# swiss chalet special anyone?



## rollee (Feb 26, 2003)

not sure if people here likes swiss chalet as much as i do.
there's a special going on for $7.99 for quarter chicken dinner and a blockbuster movie rental. not bad.


----------



## talonracer (Dec 30, 2003)

Our local Tony Roma's has a "dinner and a movie" promo going on with the local Cineplex Odeon, for $19.99. Not sure the details, but I'm sure I'll be swinging by soon enough to find out....


----------



## Peter Scharman (Jan 4, 2002)

In my best Homer Simpson voice, "Mmmmmm,.....chicken!"


----------



## Dr.G. (Aug 4, 2001)

"Mmmmmmmmmmmmm.....ribs....."


----------



## gordguide (Jan 13, 2001)

Unfortunately, the Swiss Chalet in Saskatoon went broke (for the second time) and is no more. Kenny Rogers' just closed it's doors after trying for 2 years.

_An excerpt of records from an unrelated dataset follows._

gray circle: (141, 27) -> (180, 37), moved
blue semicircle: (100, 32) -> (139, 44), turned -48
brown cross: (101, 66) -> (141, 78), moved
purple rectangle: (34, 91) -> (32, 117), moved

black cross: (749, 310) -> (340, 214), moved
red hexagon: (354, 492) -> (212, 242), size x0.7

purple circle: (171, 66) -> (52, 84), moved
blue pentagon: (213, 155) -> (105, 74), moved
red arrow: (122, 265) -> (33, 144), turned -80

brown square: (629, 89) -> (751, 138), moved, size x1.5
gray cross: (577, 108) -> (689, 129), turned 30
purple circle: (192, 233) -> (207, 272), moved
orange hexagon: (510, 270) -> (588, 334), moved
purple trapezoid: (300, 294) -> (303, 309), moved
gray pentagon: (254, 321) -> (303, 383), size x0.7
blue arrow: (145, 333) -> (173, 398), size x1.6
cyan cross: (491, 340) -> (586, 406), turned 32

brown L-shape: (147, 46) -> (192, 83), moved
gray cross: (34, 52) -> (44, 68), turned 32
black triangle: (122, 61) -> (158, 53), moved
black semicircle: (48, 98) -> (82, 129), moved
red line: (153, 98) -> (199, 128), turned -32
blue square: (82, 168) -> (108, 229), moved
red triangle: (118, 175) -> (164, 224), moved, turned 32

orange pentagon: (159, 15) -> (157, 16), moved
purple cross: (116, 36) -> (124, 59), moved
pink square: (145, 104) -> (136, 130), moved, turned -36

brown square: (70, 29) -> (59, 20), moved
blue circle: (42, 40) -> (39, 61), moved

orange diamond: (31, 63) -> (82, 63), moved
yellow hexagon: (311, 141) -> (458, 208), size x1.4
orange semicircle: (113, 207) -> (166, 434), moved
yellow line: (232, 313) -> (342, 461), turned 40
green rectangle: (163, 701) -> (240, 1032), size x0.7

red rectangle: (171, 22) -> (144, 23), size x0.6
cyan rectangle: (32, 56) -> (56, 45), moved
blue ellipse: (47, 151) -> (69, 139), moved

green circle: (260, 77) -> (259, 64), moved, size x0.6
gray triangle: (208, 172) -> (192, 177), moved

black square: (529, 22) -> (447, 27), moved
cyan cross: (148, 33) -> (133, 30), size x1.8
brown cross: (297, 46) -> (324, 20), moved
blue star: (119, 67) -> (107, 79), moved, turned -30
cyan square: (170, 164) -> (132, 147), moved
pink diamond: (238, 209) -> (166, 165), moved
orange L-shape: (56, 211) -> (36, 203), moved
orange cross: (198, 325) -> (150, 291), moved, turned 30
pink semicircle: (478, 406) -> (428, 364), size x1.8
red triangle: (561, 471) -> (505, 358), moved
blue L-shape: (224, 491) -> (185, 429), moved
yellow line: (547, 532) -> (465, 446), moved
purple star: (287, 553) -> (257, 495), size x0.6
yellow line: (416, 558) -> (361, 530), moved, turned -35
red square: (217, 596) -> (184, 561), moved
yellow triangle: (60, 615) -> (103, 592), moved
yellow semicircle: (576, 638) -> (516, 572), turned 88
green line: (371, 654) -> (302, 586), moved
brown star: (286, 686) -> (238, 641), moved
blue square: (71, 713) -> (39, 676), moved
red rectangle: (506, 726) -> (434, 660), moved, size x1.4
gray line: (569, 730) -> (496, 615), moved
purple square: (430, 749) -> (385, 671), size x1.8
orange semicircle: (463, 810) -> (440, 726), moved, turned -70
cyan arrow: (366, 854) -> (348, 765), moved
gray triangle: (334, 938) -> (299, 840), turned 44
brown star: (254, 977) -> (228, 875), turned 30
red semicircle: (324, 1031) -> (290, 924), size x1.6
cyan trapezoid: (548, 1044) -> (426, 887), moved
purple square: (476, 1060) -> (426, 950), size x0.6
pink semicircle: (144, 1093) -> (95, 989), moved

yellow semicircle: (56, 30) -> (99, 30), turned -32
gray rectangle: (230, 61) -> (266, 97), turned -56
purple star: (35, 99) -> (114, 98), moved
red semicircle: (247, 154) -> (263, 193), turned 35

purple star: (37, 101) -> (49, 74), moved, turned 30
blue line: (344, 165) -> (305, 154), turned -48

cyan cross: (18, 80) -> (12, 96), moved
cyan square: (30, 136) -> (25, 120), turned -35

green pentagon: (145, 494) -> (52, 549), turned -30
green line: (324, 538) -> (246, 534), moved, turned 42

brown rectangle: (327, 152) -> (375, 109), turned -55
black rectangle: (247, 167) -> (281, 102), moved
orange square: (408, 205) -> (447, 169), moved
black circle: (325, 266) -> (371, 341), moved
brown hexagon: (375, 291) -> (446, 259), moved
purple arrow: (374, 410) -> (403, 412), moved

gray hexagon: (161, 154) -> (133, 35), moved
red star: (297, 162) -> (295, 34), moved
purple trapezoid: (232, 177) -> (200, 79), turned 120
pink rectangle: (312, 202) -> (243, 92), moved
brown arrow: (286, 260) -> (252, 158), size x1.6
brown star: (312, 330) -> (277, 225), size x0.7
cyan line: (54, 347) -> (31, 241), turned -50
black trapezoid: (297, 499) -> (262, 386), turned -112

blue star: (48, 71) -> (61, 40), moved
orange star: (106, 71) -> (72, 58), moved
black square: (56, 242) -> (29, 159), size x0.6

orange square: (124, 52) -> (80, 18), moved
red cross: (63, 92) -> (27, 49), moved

Pizza Hut went bankrupt twice before finally getting it right the third time (both times all the franchises were owned by one company; to actually stick around they had to set up corporate-owned stores and I'm sure they lost money for quite a while).

Wendy's has one (corporate) location that loses money, and Burger King can only manage two locations. Mickey D does alright, though; lots of franchises and they all are busy.

KFC built it's second restaurant in all of Canada here (Calgary was first) and never looked back, they've done very well over the years. The Colonel used to visit Saskatoon at least twice a year and hang out, while the Saskatoon owner was a board member of the old independent KFC corporation. A&W does very well and has more locations than any of the above.

Saskatoon has more restaurants per capita (pop 220,000) than anywhere in Canada and it's a rude surprise when a franchise moves in expecting to crush all the local businesses; the locals are very tough competition. It's a great place to dine out.

[ March 14, 2004, 08:50 AM: Message edited by: gordguide ]


----------



## Griller (Jan 17, 2002)

Hm! Thanks for the heads-up Rollee! Not too shabby! I'll have to check out that special. I haven't had Swiss Chalet in a while, so it's a pretty good incentive for me to revisit them... mmmmmmm...


----------